### WORK ORDER:
Please show all lines of the records that include "eine".

** RECORDS SHOWN follows **

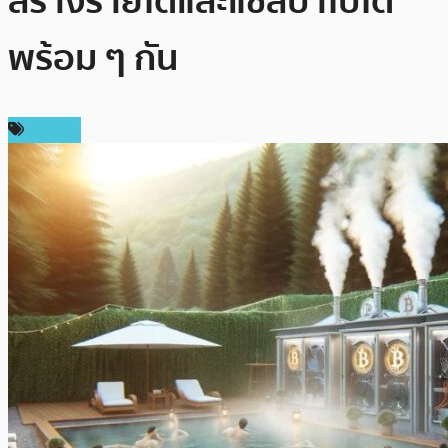
สร้างรายได้และแช่สปาไปได้
พร้อม ๆ กัน
การขุด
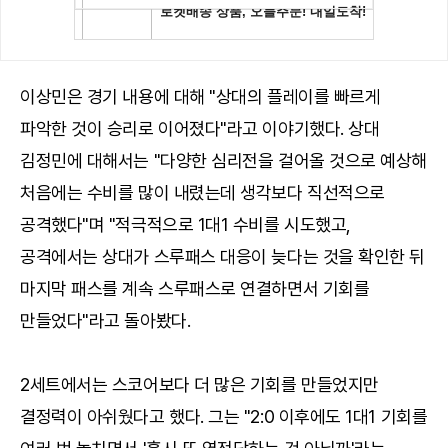
이상민은 경기 내용에 대해 "상대의 플레이를 빠르게
파악한 것이 승리로 이어졌다"라고 이야기했다. 상대
김정민에 대해서는 "다양한 심리전을 걸어올 것으로 예상해
처음에는 수비를 많이 내렸는데 생각보다 직선적으로
공격했다"며 "적극적으로 1대1 수비를 시도했고,
공격에서는 상대가 스루패스 대응이 늦다는 것을 확인한 뒤
마지막 패스를 계속 스루패스로 연결하면서 기회를
만들었다"라고 돌아봤다.
2세트에서는 스코어보다 더 많은 기회를 만들었지만
결정력이 아쉬웠다고 했다. 그는 "2:0 이후에도 1대1 기회를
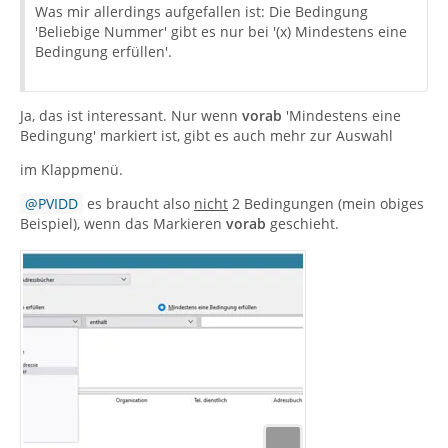
Was mir allerdings aufgefallen ist: Die Bedingung
'Beliebige Nummer' gibt es nur bei '(x) Mindestens eine
Bedingung erfüllen'.
Ja, das ist interessant. Nur wenn
vorab
'Mindestens eine
Bedingung' markiert ist, gibt es auch mehr zur Auswahl
im Klappmenü.
PVIDD
es braucht also
nicht
2 Bedingungen (mein obiges
Beispiel), wenn das Markieren
vorab
geschieht.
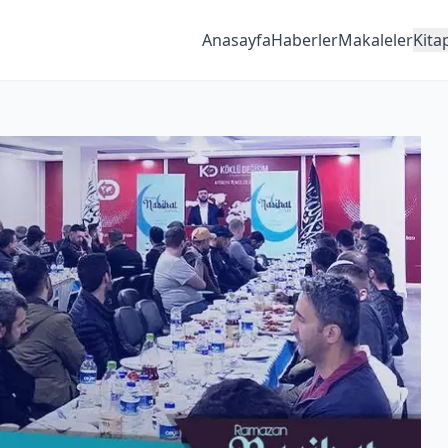
Anasayfa
Haberler
Makaleler
Kita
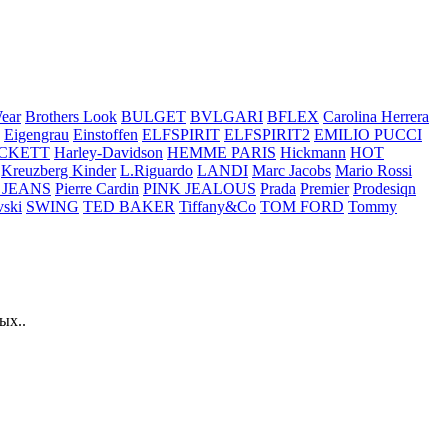
ear
Brothers Look
BULGET
BVLGARI
BFLEX
Carolina Herrera
Eigengrau
Einstoffen
ELFSPIRIT
ELFSPIRIT2
EMILIO PUCCI
CKETT
Harley-Davidson
HEMME PARIS
Hickmann
HOT
Kreuzberg Kinder
L.Riguardo
LANDI
Marc Jacobs
Mario Rossi
 JEANS
Pierre Cardin
PINK JEALOUS
Prada
Premier
Prodesiqn
ski
SWING
TED BAKER
Tiffany&Co
TOM FORD
Tommy
ых..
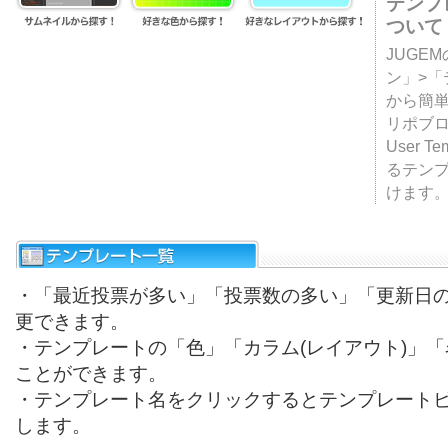
テンプ
ついて
JUGE
ン」>
から簡単
リポブ
User T
るテン
けます
・「最近投票が多い」「投票数の多い」「更新日
更できます。
・テンプレートの「色」「カラム(レイアウト)」
ことができます。
・テンプレート名をクリックするとテンプレート
します。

** End of RECORDS SHOWN **

### SOLUTION FOR THIS EXERCISE:
'Beliebige Nummer' gibt es nur bei '(x) Mindestens eine
'Mindestens eine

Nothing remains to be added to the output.